L’article 1195 du code civil prévoit la possibilité de renégocier un contrat en cas de « changement de circonstances imprévisibles lors de la conclusion du contrat qui rend l’exécution excessivement onéreuse pour une partie qui n’avait pas accepté d’en assumer le risque. »

Faute d’accord avec le bailleur, le preneur pourra saisir le Tribunal judiciaire du lieu de situation de l‘immeuble qui pourra réviser le contrat au regard notamment de la fermeture des commerces imposées par les mesures gouvernementales, de l’impact économique causé par la pandémie du Covid-19 et plus généralement des changements de circonstances imprévisibles qui rend l’exécution du contrat excessivement onéreuse.

Invoquer l’imprévision permettrait ainsi de diminuer les conséquences financières négatives ou trop lourdes pour le locataire.

Notons enfin que chaque partie doit exécuter ses obligations durant la période de renégociation.

3. Sur révision triennale du loyer prévue à l’article L. 145-38 du Code de Commerce.

Il y a fort à parier que les locataires qui sont titulaires de leur bail depuis au moins 3 ans vont être nombreux à recourir à cette faculté qui leur est offerte par l’article L. 145-38 du Code de commerce pour obtenir une révision de leur loyer à la baisse.

L’article précité dispose que : « La demande en révision ne peut être formée que trois ans au moins après la date d’entrée en jouissance du locataire ou après le point de départ du bail renouvelé.
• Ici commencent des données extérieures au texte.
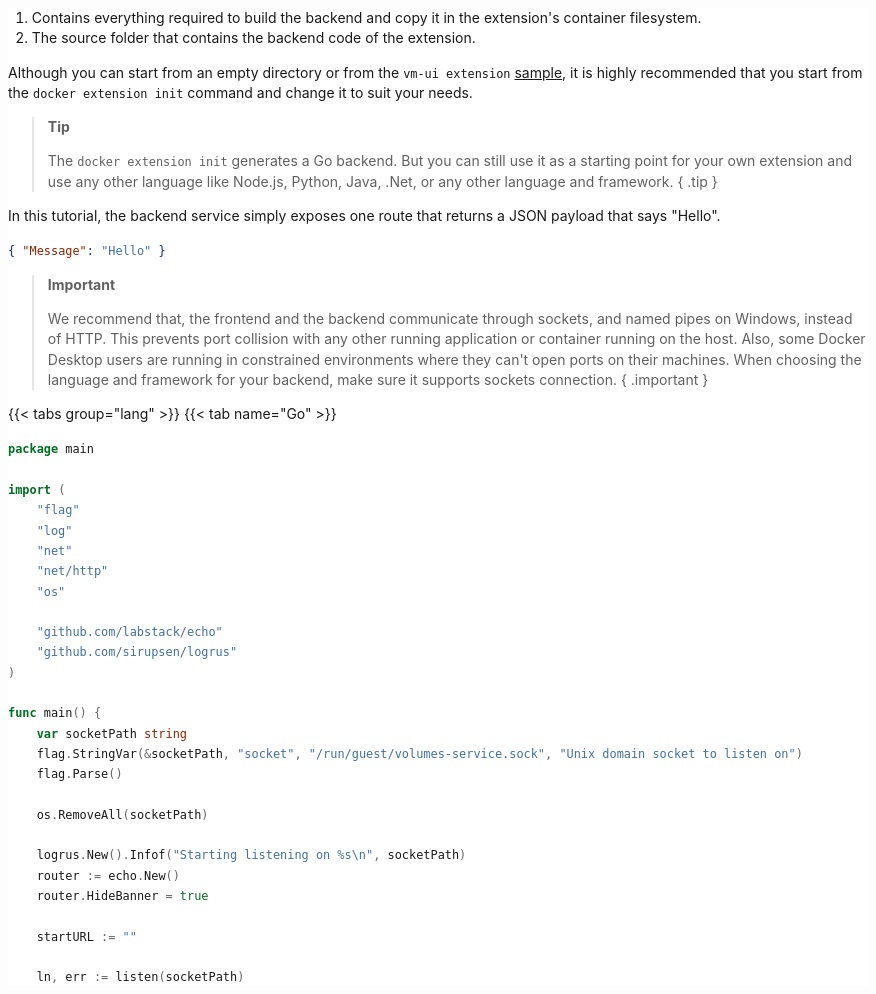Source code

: 1. Contains everything required to build the backend and copy it in the extension's container filesystem.
2. The source folder that contains the backend code of the extension.

Although you can start from an empty directory or from the `vm-ui extension` [sample](https://github.com/docker/extensions-sdk/tree/main/samples),
it is highly recommended that you start from the `docker extension init` command and change it to suit your needs.

> **Tip**
>
> The `docker extension init` generates a Go backend. But you can still use it as a starting point for
> your own extension and use any other language like Node.js, Python, Java, .Net, or any other language and framework.
{ .tip }

In this tutorial, the backend service simply exposes one route that returns a JSON payload that says "Hello".

```json
{ "Message": "Hello" }
```

> **Important**
>
> We recommend that, the frontend and the backend communicate through sockets, and named pipes on Windows, instead of
> HTTP. This prevents port collision with any other running application or container running
> on the host. Also, some Docker Desktop users are running in constrained environments where they
> can't open ports on their machines. When choosing the language and framework for your backend, make sure it
> supports sockets connection.
{ .important }

{{< tabs group="lang" >}}
{{< tab name="Go" >}}

```go
package main

import (
	"flag"
	"log"
	"net"
	"net/http"
	"os"

	"github.com/labstack/echo"
	"github.com/sirupsen/logrus"
)

func main() {
	var socketPath string
	flag.StringVar(&socketPath, "socket", "/run/guest/volumes-service.sock", "Unix domain socket to listen on")
	flag.Parse()

	os.RemoveAll(socketPath)

	logrus.New().Infof("Starting listening on %s\n", socketPath)
	router := echo.New()
	router.HideBanner = true

	startURL := ""

	ln, err := listen(socketPath)
```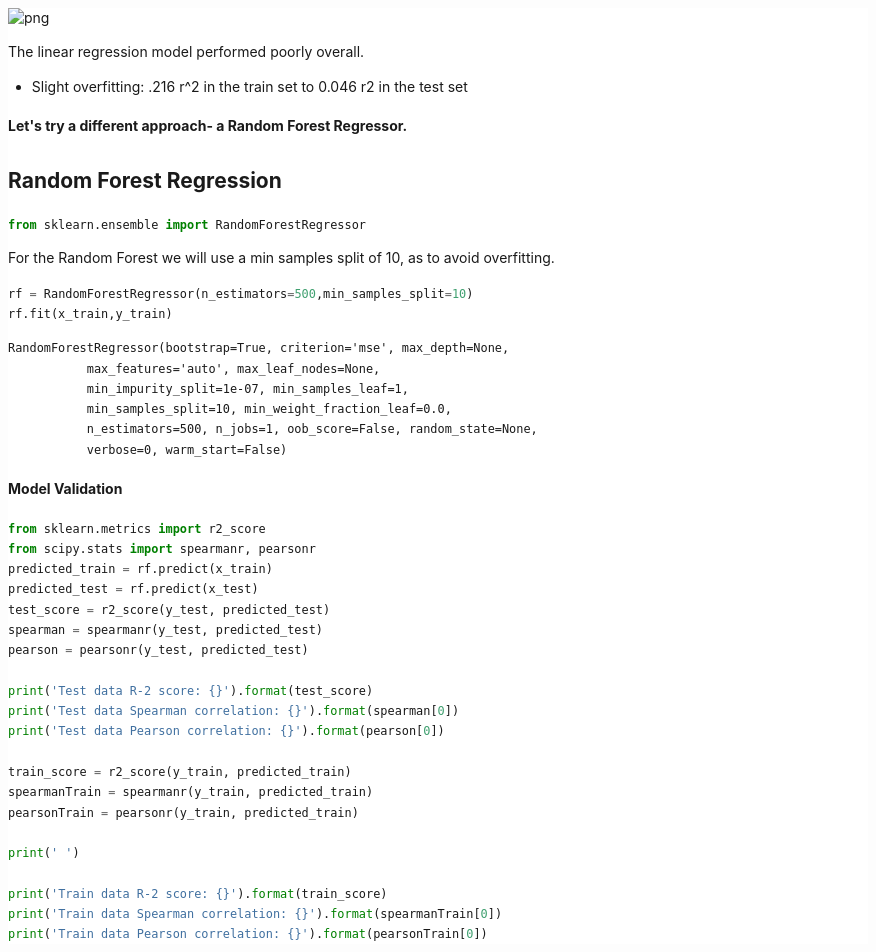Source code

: 
![png](output_92_0.png)


The linear regression model performed poorly overall. 
- Slight overfitting: .216 r^2 in the train set to 0.046 r2 in the test set 

#### Let's try a different approach- a Random Forest Regressor.

## Random Forest Regression


```python
from sklearn.ensemble import RandomForestRegressor
```

For the Random Forest we will use a min samples split of 10, as to avoid overfitting.


```python
rf = RandomForestRegressor(n_estimators=500,min_samples_split=10)
rf.fit(x_train,y_train)
```




    RandomForestRegressor(bootstrap=True, criterion='mse', max_depth=None,
               max_features='auto', max_leaf_nodes=None,
               min_impurity_split=1e-07, min_samples_leaf=1,
               min_samples_split=10, min_weight_fraction_leaf=0.0,
               n_estimators=500, n_jobs=1, oob_score=False, random_state=None,
               verbose=0, warm_start=False)



#### Model Validation


```python
from sklearn.metrics import r2_score
from scipy.stats import spearmanr, pearsonr
predicted_train = rf.predict(x_train)
predicted_test = rf.predict(x_test)
test_score = r2_score(y_test, predicted_test)
spearman = spearmanr(y_test, predicted_test)
pearson = pearsonr(y_test, predicted_test)

print('Test data R-2 score: {}').format(test_score)
print('Test data Spearman correlation: {}').format(spearman[0])
print('Test data Pearson correlation: {}').format(pearson[0])

train_score = r2_score(y_train, predicted_train)
spearmanTrain = spearmanr(y_train, predicted_train)
pearsonTrain = pearsonr(y_train, predicted_train)

print(' ')

print('Train data R-2 score: {}').format(train_score)
print('Train data Spearman correlation: {}').format(spearmanTrain[0])
print('Train data Pearson correlation: {}').format(pearsonTrain[0])
```
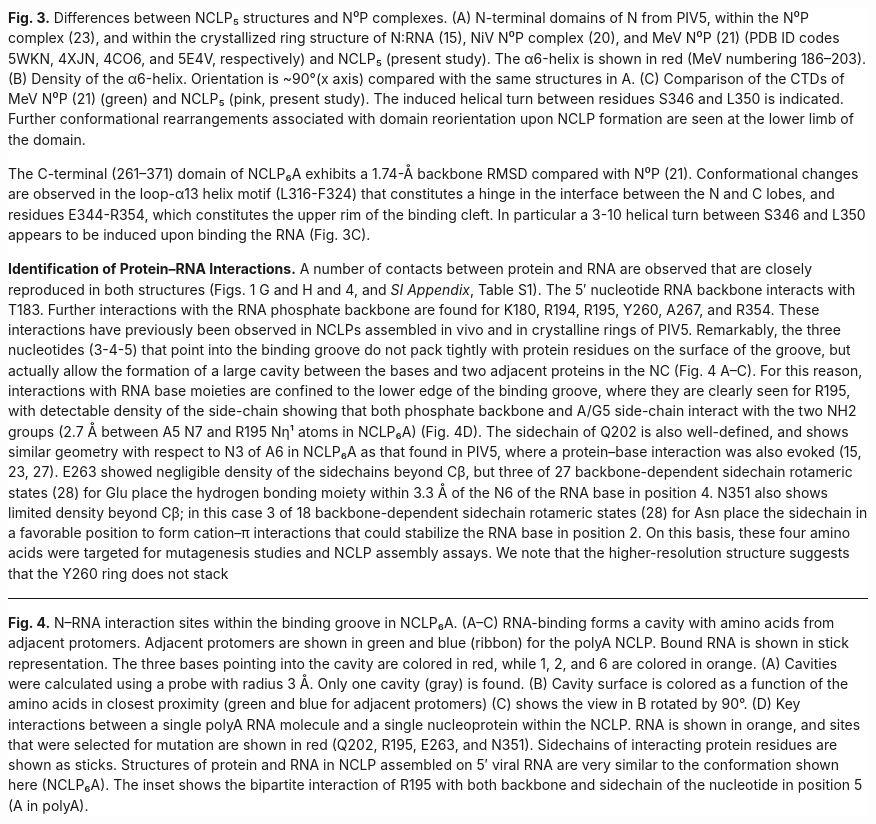 **Fig. 3.** Differences between NCLP₅ structures and N⁰P complexes. (A) N-terminal domains of N from PIV5, within the N⁰P complex (23), and within the crystallized ring structure of N:RNA (15), NiV N⁰P complex (20), and MeV N⁰P (21) (PDB ID codes 5WKN, 4XJN, 4CO6, and 5E4V, respectively) and NCLP₅ (present study). The α6-helix is shown in red (MeV numbering 186–203). (B) Density of the α6-helix. Orientation is ~90°(x axis) compared with the same structures in A. (C) Comparison of the CTDs of MeV N⁰P (21) (green) and NCLP₅ (pink, present study). The induced helical turn between residues S346 and L350 is indicated. Further conformational rearrangements associated with domain reorientation upon NCLP formation are seen at the lower limb of the domain.

The C-terminal (261–371) domain of NCLP₆A exhibits a 1.74-Å backbone RMSD compared with N⁰P (21). Conformational changes are observed in the loop-α13 helix motif (L316-F324) that constitutes a hinge in the interface between the N and C lobes, and residues E344-R354, which constitutes the upper rim of the binding cleft. In particular a 3-10 helical turn between S346 and L350 appears to be induced upon binding the RNA (Fig. 3C).

**Identification of Protein–RNA Interactions.** A number of contacts between protein and RNA are observed that are closely reproduced in both structures (Figs. 1 G and H and 4, and *SI Appendix*, Table S1). The 5′ nucleotide RNA backbone interacts with T183. Further interactions with the RNA phosphate backbone are found for K180, R194, R195, Y260, A267, and R354. These interactions have previously been observed in NCLPs assembled in vivo and in crystalline rings of PIV5. Remarkably, the three nucleotides (3-4-5) that point into the binding groove do not pack tightly with protein residues on the surface of the groove, but actually allow the formation of a large cavity between the bases and two adjacent proteins in the NC (Fig. 4 A–C). For this reason, interactions with RNA base moieties are confined to the lower edge of the binding groove, where they are clearly seen for R195, with detectable density of the side-chain showing that both phosphate backbone and A/G5 side-chain interact with the two NH2 groups (2.7 Å between A5 N7 and R195 Nη¹ atoms in NCLP₆A) (Fig. 4D). The sidechain of Q202 is also well-defined, and shows similar geometry with respect to N3 of A6 in NCLP₆A as that found in PIV5, where a protein–base interaction was also evoked (15, 23, 27). E263 showed negligible density of the sidechains beyond Cβ, but three of 27 backbone-dependent sidechain rotameric states (28) for Glu place the hydrogen bonding moiety within 3.3 Å of the N6 of the RNA base in position 4. N351 also shows limited density beyond Cβ; in this case 3 of 18 backbone-dependent sidechain rotameric states (28) for Asn place the sidechain in a favorable position to form cation–π interactions that could stabilize the RNA base in position 2. On this basis, these four amino acids were targeted for mutagenesis studies and NCLP assembly assays. We note that the higher-resolution structure suggests that the Y260 ring does not stack

---

**Fig. 4.** N–RNA interaction sites within the binding groove in NCLP₆A. (A–C) RNA-binding forms a cavity with amino acids from adjacent protomers. Adjacent protomers are shown in green and blue (ribbon) for the polyA NCLP. Bound RNA is shown in stick representation. The three bases pointing into the cavity are colored in red, while 1, 2, and 6 are colored in orange. (A) Cavities were calculated using a probe with radius 3 Å. Only one cavity (gray) is found. (B) Cavity surface is colored as a function of the amino acids in closest proximity (green and blue for adjacent protomers) (C) shows the view in B rotated by 90°. (D) Key interactions between a single polyA RNA molecule and a single nucleoprotein within the NCLP. RNA is shown in orange, and sites that were selected for mutation are shown in red (Q202, R195, E263, and N351). Sidechains of interacting protein residues are shown as sticks. Structures of protein and RNA in NCLP assembled on 5′ viral RNA are very similar to the conformation shown here (NCLP₆A). The inset shows the bipartite interaction of R195 with both backbone and sidechain of the nucleotide in position 5 (A in polyA).
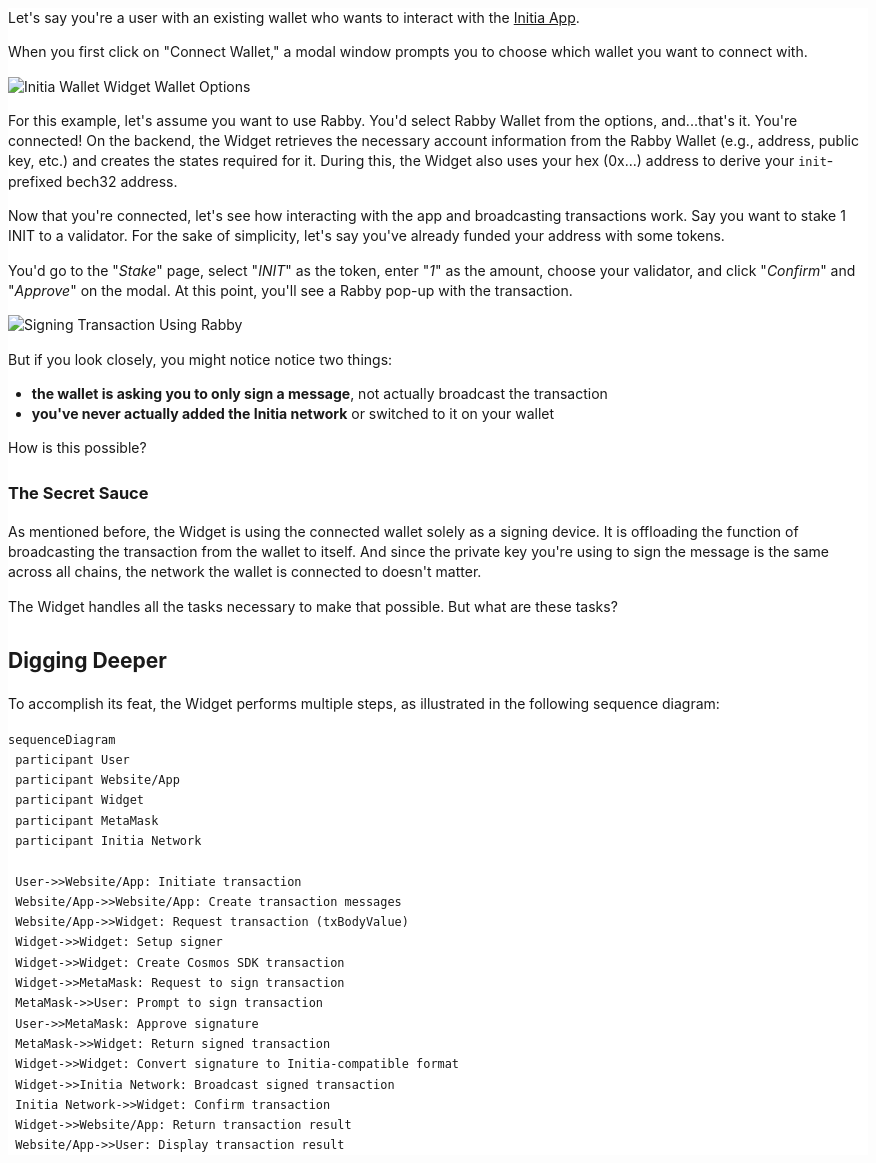 Let's say you're a user with an existing wallet who wants to interact with the [Initia App](https://app.testnet.initia.xyzt).

When you first click on "Connect Wallet," a modal window prompts you to choose which wallet you want to connect with.

![Initia Wallet Widget Wallet Options](/images/initia-wallet-widget-connect-wallet.png)

For this example, let's assume you want to use Rabby. You'd select Rabby Wallet from the options, and...that's it. You're connected! On the backend, the Widget retrieves the necessary account information from the Rabby Wallet (e.g., address, public key, etc.) and creates the states required for it. During this, the Widget also uses your hex (0x...) address to derive your `init`-prefixed bech32 address.

Now that you're connected, let's see how interacting with the app and broadcasting transactions work. Say you want to stake 1 INIT to a validator. For the sake of simplicity, let's say you've already funded your address with some tokens.

You'd go to the "*Stake*" page, select "*INIT*" as the token, enter "*1*" as the amount, choose your validator, and click "*Confirm*" and "*Approve*" on the modal. At this point, you'll see a Rabby pop-up with the transaction.

![Signing Transaction Using Rabby](/images/initia-wallet-widget-sign-transaction.png)

But if you look closely, you might notice notice two things:

- **the wallet is asking you to only sign a message**, not actually broadcast the transaction
- **you've never actually added the Initia network** or switched to it on your wallet

How is this possible?

### The Secret Sauce

As mentioned before, the Widget is using the connected wallet solely as a signing device. It is offloading the function of broadcasting the transaction from the wallet to itself. And since the private key you're using to sign the message is the same across all chains, the network the wallet is connected to doesn't matter.

The Widget handles all the tasks necessary to make that possible. But what are these tasks?

## Digging Deeper

To accomplish its feat, the Widget performs multiple steps, as illustrated in the following sequence diagram:

```mermaid
sequenceDiagram
 participant User
 participant Website/App
 participant Widget
 participant MetaMask
 participant Initia Network

 User->>Website/App: Initiate transaction
 Website/App->>Website/App: Create transaction messages
 Website/App->>Widget: Request transaction (txBodyValue)
 Widget->>Widget: Setup signer
 Widget->>Widget: Create Cosmos SDK transaction
 Widget->>MetaMask: Request to sign transaction
 MetaMask->>User: Prompt to sign transaction
 User->>MetaMask: Approve signature
 MetaMask->>Widget: Return signed transaction
 Widget->>Widget: Convert signature to Initia-compatible format
 Widget->>Initia Network: Broadcast signed transaction
 Initia Network->>Widget: Confirm transaction
 Widget->>Website/App: Return transaction result
 Website/App->>User: Display transaction result
```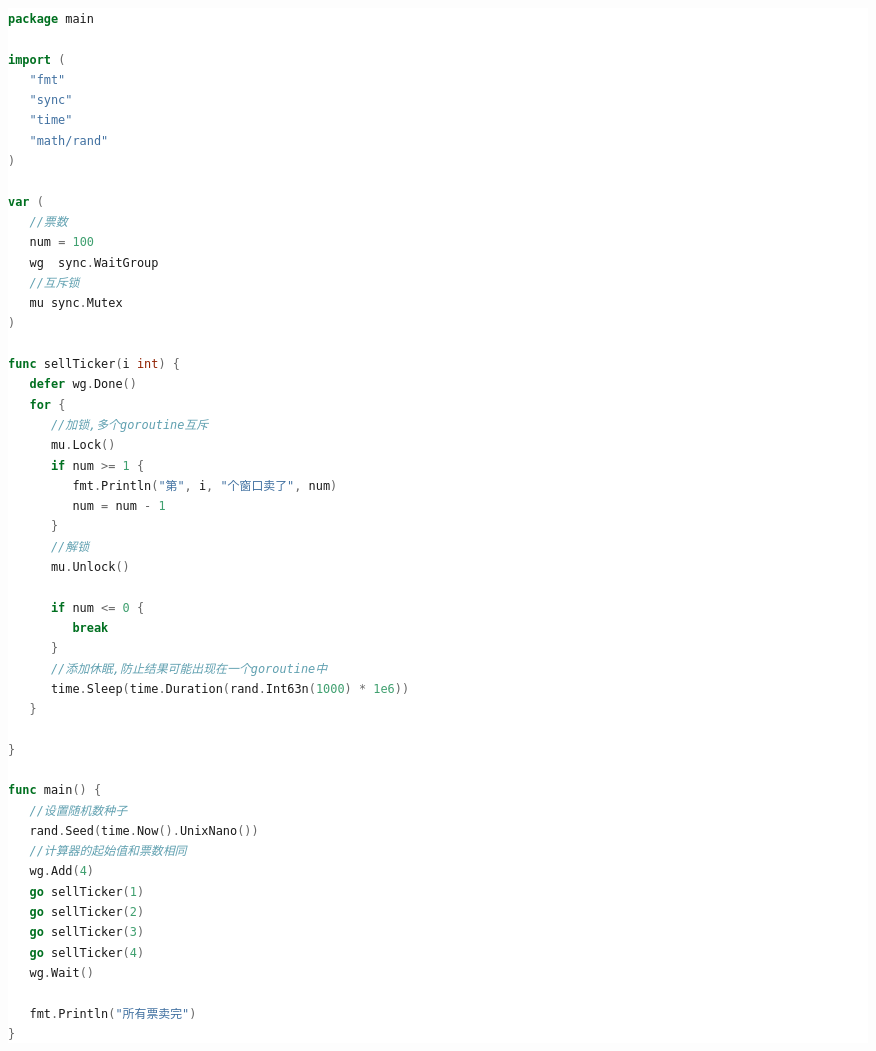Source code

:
 ```go
package main

import (
   "fmt"
   "sync"
   "time"
   "math/rand"
)

var (
   //票数
   num = 100
   wg  sync.WaitGroup
   //互斥锁
   mu sync.Mutex
)

func sellTicker(i int) {
   defer wg.Done()
   for {
      //加锁,多个goroutine互斥
      mu.Lock()
      if num >= 1 {
         fmt.Println("第", i, "个窗口卖了", num)
         num = num - 1
      }
      //解锁
      mu.Unlock()

      if num <= 0 {
         break
      }
      //添加休眠,防止结果可能出现在一个goroutine中
      time.Sleep(time.Duration(rand.Int63n(1000) * 1e6))
   }

}

func main() {
   //设置随机数种子
   rand.Seed(time.Now().UnixNano())
   //计算器的起始值和票数相同
   wg.Add(4)
   go sellTicker(1)
   go sellTicker(2)
   go sellTicker(3)
   go sellTicker(4)
   wg.Wait()

   fmt.Println("所有票卖完")
}
```
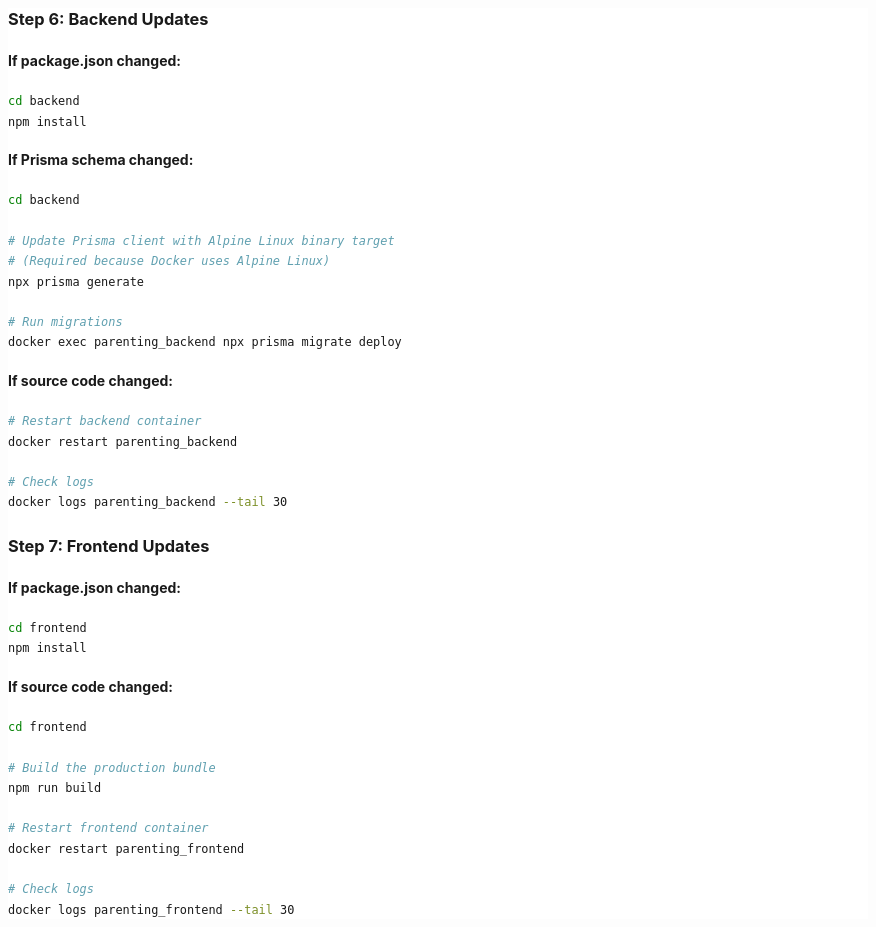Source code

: ### Step 6: Backend Updates

#### If package.json changed:

```bash
cd backend
npm install
```

#### If Prisma schema changed:

```bash
cd backend

# Update Prisma client with Alpine Linux binary target
# (Required because Docker uses Alpine Linux)
npx prisma generate

# Run migrations
docker exec parenting_backend npx prisma migrate deploy
```

#### If source code changed:

```bash
# Restart backend container
docker restart parenting_backend

# Check logs
docker logs parenting_backend --tail 30
```

### Step 7: Frontend Updates

#### If package.json changed:

```bash
cd frontend
npm install
```

#### If source code changed:

```bash
cd frontend

# Build the production bundle
npm run build

# Restart frontend container
docker restart parenting_frontend

# Check logs
docker logs parenting_frontend --tail 30
```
La révision du loyer prend effet à compter de la date de la demande en révision ».

Un certain formalisme doit être respecté à peine de nullité de la demande de révision :
- La période de 3 ans doit être expirée à compter de l’entrée en jouissance du locataire ou du point de départ du bail renouvelé ;
- La demande de révision doit s’effectuer par lettre recommandée avec accuse de réception ou par acte d’huissier (la date de la demande sera le cas échéant la date d’effet du nouveau loyer)
- La demande doit comporter l’indication du nouveau loyer proposé.

Cette révision triennale peut notamment être effectuée lorsque le loyer ne correspond plus à la valeur locative réelle du bien loué, le locataire devra alors rapporter la preuve d’une modification matérielle des facteurs locaux de commercialité ayant entraîné par elle-même une variation de plus de 10 % de la valeur locative (article L. 145-38 al. 3) du Code de commerce

Pour justifier de la baisse de la valeur locative d’un local, plusieurs éléments qui définissent les facteurs locaux de commercialité (R. 145-6 du Code de commerce) seront pris en compte tels les décisions administratives de fermeture des boutiques, l’impact de la fermeture des boutiques voisines du local, la répartition des diverses activités dans le voisinage, mais également les modifications que ces éléments « subissent d’une manière durable ou provisoire », i.e les conséquences de la pandémie sur la commercialité.

Nous invitions vivement les locataires à initier ces procédures en révisions pour imprévision ou pour modification des facteurs locaux de commercialité et à notifier ces demandes à leurs bailleurs afin que, dans l’hypothèse où aucun accord ne serait trouvé entre les parties, leurs demandes en révision aient d’ores et déjà une date certaine.